WORK REQUEST:
Could you transcribe every record below exactly as written, excluding the pictures?
----- RECORDED INFORMATION -----
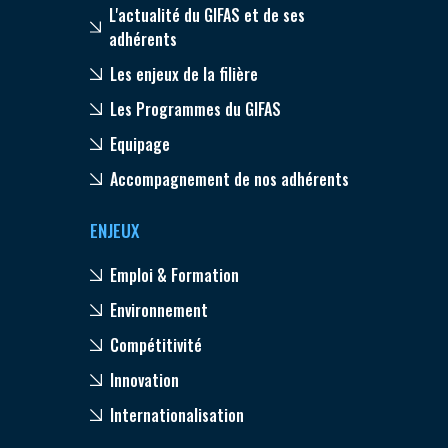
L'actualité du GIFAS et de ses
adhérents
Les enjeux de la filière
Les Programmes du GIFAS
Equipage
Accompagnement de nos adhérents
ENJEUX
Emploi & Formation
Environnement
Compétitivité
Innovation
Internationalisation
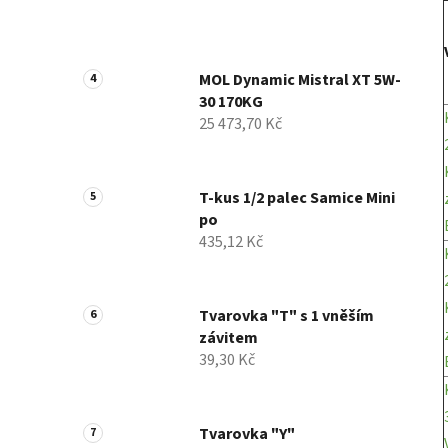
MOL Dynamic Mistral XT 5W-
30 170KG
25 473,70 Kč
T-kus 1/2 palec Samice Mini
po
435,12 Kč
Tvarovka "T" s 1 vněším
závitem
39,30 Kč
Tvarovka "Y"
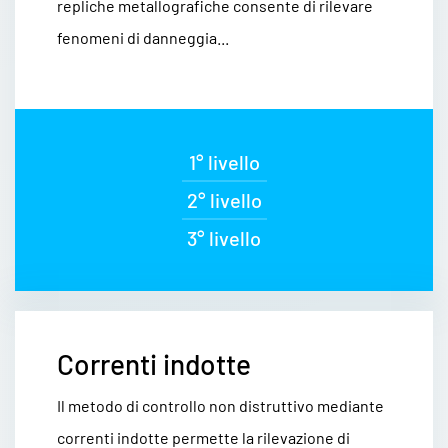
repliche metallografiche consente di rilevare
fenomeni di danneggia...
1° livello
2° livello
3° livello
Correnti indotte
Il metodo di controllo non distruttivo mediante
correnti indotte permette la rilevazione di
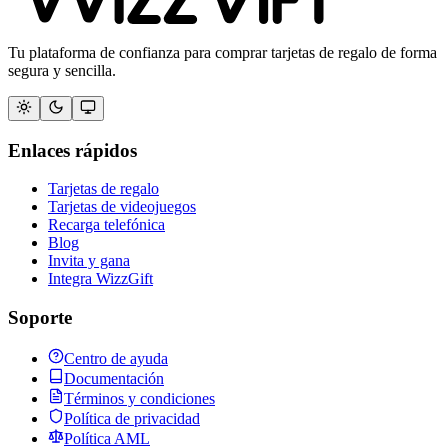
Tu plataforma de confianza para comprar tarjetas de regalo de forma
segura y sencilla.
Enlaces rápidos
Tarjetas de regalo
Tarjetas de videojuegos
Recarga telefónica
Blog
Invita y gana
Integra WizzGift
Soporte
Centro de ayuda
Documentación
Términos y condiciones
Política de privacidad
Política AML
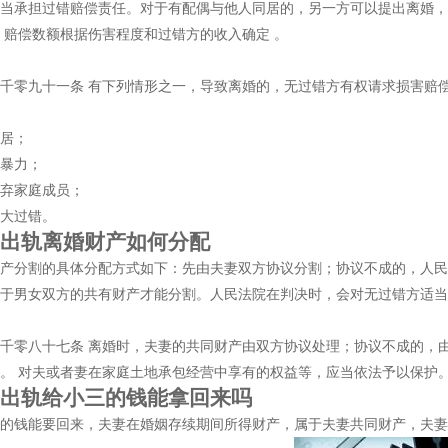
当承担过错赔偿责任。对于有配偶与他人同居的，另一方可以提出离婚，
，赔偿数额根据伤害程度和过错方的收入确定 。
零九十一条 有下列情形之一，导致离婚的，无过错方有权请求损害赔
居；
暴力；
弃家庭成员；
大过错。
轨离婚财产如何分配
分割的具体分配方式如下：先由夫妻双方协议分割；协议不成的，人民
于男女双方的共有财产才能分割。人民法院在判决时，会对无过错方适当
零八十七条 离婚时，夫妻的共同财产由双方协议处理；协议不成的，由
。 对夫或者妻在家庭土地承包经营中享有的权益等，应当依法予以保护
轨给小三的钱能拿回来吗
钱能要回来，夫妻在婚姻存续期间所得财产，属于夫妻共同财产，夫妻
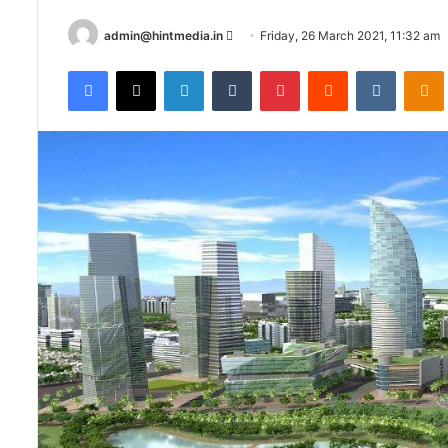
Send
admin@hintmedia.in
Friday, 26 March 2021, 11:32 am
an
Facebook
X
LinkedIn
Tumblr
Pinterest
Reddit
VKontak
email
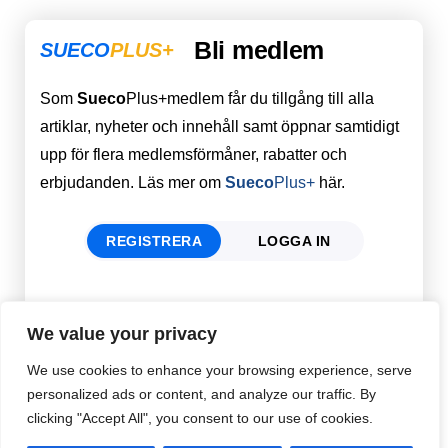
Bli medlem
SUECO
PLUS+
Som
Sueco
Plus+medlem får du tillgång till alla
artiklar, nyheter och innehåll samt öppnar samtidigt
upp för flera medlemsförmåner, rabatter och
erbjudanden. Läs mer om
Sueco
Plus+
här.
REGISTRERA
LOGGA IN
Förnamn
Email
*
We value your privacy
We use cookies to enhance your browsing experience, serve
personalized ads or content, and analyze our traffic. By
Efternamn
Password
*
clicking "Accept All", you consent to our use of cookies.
-----
RESPONSE BELOW:
L'actualité du GIFAS et de ses
adhérents
Les enjeux de la filière
Les Programmes du GIFAS
Equipage
Accompagnement de nos adhérents
ENJEUX
Emploi & Formation
Environnement
Compétitivité
Innovation
Internationalisation
MOL Dynamic Mistral XT 5W-
30 170KG
25 473,70 Kč
T-kus 1/2 palec Samice Mini
po
435,12 Kč
Tvarovka "T" s 1 vněším
závitem
39,30 Kč
Tvarovka "Y"
repliche metallografiche consente di rilevare
fenomeni di danneggia...
1° livello
2° livello
3° livello
Correnti indotte
Il metodo di controllo non distruttivo mediante
correnti indotte permette la rilevazione di
Tu plataforma de confianza para comprar tarjetas de regalo de forma
segura y sencilla.
Enlaces rápidos
Tarjetas de regalo
Tarjetas de videojuegos
Recarga telefónica
Blog
Invita y gana
Integra WizzGift
Soporte
Centro de ayuda
Documentación
Términos y condiciones
Política de privacidad
Política AML
当承担过错赔偿责任。对于有配偶与他人同居的，另一方可以提出离婚，
，赔偿数额根据伤害程度和过错方的收入确定 。
零九十一条 有下列情形之一，导致离婚的，无过错方有权请求损害赔
居；
暴力；
弃家庭成员；
大过错。
轨离婚财产如何分配
分割的具体分配方式如下：先由夫妻双方协议分割；协议不成的，人民
于男女双方的共有财产才能分割。人民法院在判决时，会对无过错方适当
零八十七条 离婚时，夫妻的共同财产由双方协议处理；协议不成的，由
。 对夫或者妻在家庭土地承包经营中享有的权益等，应当依法予以保护
轨给小三的钱能拿回来吗
钱能要回来，夫妻在婚姻存续期间所得财产，属于夫妻共同财产，夫妻
Send
admin@hintmedia.in
Friday, 26 March 2021, 11:32 am
an
Facebook
X
LinkedIn
Tumblr
Pinterest
Reddit
VKontak
email
Bli medlem
SUECO
PLUS+
Som
Sueco
Plus+medlem får du tillgång till alla
artiklar, nyheter och innehåll samt öppnar samtidigt
upp för flera medlemsförmåner, rabatter och
erbjudanden. Läs mer om
Sueco
Plus+
här.
REGISTRERA
LOGGA IN
Förnamn
Email
*
We value your privacy
We use cookies to enhance your browsing experience, serve
personalized ads or content, and analyze our traffic. By
Efternamn
Password
*
clicking "Accept All", you consent to our use of cookies.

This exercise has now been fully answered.